Segment Start: Dataset excerpts
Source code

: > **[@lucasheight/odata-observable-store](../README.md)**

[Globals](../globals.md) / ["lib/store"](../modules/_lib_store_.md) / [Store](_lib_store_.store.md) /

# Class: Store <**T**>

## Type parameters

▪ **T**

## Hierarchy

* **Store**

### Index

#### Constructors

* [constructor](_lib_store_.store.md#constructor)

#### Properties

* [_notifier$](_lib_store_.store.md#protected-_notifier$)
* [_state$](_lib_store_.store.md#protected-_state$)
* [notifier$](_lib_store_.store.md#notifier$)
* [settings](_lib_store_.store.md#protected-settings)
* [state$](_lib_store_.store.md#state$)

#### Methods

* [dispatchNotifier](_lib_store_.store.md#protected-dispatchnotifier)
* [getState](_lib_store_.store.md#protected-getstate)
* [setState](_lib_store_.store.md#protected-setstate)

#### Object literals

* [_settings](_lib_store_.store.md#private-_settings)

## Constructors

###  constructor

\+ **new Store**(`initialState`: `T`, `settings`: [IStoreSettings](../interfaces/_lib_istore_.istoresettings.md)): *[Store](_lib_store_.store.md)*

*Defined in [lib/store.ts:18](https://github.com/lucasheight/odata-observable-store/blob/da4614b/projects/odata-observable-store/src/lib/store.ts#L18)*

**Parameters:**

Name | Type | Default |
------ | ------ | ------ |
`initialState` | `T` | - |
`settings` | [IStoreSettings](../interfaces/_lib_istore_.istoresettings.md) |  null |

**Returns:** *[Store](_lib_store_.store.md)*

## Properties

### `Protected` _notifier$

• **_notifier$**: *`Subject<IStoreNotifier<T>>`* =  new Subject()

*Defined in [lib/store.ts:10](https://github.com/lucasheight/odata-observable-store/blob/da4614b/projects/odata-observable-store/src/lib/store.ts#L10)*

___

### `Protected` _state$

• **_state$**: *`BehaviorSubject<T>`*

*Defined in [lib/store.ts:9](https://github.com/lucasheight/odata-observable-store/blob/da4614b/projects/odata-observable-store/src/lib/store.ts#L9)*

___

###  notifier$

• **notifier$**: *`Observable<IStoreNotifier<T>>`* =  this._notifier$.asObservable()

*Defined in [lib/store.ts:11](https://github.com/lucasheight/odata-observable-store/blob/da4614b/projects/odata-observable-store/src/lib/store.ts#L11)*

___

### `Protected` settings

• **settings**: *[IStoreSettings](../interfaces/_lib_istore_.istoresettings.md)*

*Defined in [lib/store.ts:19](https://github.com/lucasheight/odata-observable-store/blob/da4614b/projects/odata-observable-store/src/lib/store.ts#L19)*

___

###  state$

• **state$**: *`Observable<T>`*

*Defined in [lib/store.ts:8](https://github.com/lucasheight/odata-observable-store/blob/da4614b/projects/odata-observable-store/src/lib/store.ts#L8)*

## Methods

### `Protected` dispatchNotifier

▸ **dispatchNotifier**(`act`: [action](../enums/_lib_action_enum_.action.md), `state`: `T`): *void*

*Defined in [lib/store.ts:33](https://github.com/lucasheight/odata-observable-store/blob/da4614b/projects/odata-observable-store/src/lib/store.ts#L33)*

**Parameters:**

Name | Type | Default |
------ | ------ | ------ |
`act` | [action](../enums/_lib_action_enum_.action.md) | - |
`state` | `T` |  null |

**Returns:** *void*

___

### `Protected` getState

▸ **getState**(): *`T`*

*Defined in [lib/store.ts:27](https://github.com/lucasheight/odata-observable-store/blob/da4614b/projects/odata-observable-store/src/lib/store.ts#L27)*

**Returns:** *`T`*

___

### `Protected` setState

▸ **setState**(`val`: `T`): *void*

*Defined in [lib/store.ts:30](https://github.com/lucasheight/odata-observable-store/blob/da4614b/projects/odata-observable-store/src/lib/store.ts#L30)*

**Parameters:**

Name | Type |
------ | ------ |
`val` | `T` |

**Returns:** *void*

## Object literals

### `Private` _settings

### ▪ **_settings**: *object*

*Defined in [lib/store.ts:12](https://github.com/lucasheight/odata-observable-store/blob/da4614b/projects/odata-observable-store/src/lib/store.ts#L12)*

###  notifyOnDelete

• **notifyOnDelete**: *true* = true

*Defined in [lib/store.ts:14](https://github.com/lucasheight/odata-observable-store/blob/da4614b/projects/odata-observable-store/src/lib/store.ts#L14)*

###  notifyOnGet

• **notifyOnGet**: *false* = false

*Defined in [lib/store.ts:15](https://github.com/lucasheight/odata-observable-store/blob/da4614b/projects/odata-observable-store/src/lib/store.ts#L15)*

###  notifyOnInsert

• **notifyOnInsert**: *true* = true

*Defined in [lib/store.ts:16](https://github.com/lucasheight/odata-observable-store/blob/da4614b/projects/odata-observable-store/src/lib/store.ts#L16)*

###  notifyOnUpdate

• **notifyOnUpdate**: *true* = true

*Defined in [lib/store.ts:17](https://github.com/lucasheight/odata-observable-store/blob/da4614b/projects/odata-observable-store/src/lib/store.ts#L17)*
Segment End: Dataset excerpts
_Description of the task_
Reproduce everything from the start of the data down to the line containing "#### Properties", with both ends included.

_Task answer_
Source code

: > **[@lucasheight/odata-observable-store](../README.md)**

[Globals](../globals.md) / ["lib/store"](../modules/_lib_store_.md) / [Store](_lib_store_.store.md) /

# Class: Store <**T**>

## Type parameters

▪ **T**

## Hierarchy

* **Store**

### Index

#### Constructors

* [constructor](_lib_store_.store.md#constructor)

#### Properties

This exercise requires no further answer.